_What you are asked to do_. Convert the entries in the stretch from the line containing "latitude: 42.2278" through the line containing "city: Merida" into a two-column CSV with the headers field and value. Use one row per entry, put each value in double quotes, and replace any line breaks with spaces.
** begin Exercise material **
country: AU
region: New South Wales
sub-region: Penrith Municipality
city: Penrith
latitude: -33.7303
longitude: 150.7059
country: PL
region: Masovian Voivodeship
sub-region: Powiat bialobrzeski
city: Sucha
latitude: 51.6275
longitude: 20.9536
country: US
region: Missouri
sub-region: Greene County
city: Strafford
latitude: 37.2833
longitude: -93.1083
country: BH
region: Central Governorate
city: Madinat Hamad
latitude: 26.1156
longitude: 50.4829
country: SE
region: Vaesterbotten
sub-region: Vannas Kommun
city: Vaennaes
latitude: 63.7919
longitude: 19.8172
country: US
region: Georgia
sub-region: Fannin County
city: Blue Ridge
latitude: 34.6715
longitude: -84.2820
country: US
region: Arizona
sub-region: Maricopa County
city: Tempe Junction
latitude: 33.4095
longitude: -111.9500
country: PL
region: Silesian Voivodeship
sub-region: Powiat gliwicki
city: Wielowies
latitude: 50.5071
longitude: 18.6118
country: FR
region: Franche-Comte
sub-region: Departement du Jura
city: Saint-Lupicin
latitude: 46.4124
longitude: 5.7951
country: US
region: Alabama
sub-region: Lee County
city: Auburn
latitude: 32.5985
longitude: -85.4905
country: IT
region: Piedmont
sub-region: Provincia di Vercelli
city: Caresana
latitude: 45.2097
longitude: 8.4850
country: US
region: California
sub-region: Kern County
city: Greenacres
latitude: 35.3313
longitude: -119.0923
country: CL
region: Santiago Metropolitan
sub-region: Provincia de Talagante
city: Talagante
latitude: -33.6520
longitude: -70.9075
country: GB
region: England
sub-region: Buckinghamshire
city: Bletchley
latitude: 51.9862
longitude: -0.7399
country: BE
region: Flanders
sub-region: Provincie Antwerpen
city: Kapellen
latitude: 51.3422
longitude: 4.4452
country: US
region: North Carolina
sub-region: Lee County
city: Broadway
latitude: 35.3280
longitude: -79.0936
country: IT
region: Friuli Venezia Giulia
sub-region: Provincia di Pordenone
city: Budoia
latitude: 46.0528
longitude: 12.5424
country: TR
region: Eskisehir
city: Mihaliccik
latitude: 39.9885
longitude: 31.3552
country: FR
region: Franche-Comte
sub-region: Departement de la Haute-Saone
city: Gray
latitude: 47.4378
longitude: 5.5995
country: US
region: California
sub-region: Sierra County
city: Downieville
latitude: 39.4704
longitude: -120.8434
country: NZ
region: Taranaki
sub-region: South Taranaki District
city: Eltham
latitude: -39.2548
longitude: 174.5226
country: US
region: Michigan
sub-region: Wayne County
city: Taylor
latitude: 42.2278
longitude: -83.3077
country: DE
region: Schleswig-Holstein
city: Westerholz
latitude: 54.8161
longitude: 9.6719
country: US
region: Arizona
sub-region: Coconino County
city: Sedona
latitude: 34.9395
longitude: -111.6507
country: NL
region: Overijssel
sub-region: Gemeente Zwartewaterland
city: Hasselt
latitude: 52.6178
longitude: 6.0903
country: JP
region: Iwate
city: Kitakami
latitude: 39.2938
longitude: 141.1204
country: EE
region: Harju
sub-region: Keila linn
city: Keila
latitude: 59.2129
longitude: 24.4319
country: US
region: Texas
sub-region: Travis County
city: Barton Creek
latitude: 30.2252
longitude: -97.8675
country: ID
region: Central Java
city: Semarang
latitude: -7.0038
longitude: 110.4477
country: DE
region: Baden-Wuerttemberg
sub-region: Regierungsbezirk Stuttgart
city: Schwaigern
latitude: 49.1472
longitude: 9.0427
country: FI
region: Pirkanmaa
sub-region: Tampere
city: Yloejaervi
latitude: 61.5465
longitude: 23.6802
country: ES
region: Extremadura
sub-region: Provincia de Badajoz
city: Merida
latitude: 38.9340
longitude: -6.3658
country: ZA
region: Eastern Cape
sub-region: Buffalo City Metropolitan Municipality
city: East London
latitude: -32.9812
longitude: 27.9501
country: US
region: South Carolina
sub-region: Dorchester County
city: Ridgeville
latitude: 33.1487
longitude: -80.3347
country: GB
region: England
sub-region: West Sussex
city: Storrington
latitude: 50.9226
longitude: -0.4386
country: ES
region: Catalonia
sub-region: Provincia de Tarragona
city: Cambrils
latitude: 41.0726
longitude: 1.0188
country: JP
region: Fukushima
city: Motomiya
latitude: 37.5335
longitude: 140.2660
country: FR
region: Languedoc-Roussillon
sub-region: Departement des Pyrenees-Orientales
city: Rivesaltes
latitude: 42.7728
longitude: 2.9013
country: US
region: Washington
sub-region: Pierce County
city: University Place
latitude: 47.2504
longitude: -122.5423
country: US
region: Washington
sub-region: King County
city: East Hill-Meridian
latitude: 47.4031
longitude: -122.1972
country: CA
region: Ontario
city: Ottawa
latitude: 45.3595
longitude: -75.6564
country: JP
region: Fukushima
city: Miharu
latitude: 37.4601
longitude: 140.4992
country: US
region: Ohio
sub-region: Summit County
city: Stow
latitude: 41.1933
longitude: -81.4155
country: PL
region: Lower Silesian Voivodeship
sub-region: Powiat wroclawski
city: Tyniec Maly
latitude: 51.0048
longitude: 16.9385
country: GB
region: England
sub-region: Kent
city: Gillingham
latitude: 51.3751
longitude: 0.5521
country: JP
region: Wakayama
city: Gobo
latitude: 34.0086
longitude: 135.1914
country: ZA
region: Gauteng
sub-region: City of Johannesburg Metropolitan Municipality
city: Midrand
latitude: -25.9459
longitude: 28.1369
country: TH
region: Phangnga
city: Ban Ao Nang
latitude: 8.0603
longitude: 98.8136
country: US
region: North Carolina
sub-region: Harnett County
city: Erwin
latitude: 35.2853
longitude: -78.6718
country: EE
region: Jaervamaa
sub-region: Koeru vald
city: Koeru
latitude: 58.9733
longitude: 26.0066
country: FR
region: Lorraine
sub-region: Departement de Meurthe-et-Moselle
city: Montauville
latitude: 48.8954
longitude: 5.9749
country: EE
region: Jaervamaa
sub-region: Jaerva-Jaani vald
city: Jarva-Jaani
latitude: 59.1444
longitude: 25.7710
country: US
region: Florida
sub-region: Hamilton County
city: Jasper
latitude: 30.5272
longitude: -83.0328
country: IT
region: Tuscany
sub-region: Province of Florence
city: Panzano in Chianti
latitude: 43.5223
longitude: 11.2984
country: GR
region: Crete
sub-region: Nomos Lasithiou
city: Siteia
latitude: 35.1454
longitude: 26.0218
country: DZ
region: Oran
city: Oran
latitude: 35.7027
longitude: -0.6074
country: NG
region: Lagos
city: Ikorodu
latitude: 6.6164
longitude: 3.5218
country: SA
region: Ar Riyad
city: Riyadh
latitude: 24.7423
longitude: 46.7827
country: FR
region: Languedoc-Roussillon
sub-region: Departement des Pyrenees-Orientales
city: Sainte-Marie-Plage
** end Exercise material **
_Answer to the task_.
field,value
"latitude:","42.2278"
"longitude:","-83.3077"
"country:","DE"
"region:","Schleswig-Holstein"
"city:","Westerholz"
"latitude:","54.8161"
"longitude:","9.6719"
"country:","US"
"region:","Arizona"
"sub-region:","Coconino County"
"city:","Sedona"
"latitude:","34.9395"
"longitude:","-111.6507"
"country:","NL"
"region:","Overijssel"
"sub-region:","Gemeente Zwartewaterland"
"city:","Hasselt"
"latitude:","52.6178"
"longitude:","6.0903"
"country:","JP"
"region:","Iwate"
"city:","Kitakami"
"latitude:","39.2938"
"longitude:","141.1204"
"country:","EE"
"region:","Harju"
"sub-region:","Keila linn"
"city:","Keila"
"latitude:","59.2129"
"longitude:","24.4319"
"country:","US"
"region:","Texas"
"sub-region:","Travis County"
"city:","Barton Creek"
"latitude:","30.2252"
"longitude:","-97.8675"
"country:","ID"
"region:","Central Java"
"city:","Semarang"
"latitude:","-7.0038"
"longitude:","110.4477"
"country:","DE"
"region:","Baden-Wuerttemberg"
"sub-region:","Regierungsbezirk Stuttgart"
"city:","Schwaigern"
"latitude:","49.1472"
"longitude:","9.0427"
"country:","FI"
"region:","Pirkanmaa"
"sub-region:","Tampere"
"city:","Yloejaervi"
"latitude:","61.5465"
"longitude:","23.6802"
"country:","ES"
"region:","Extremadura"
"sub-region:","Provincia de Badajoz"
"city:","Merida"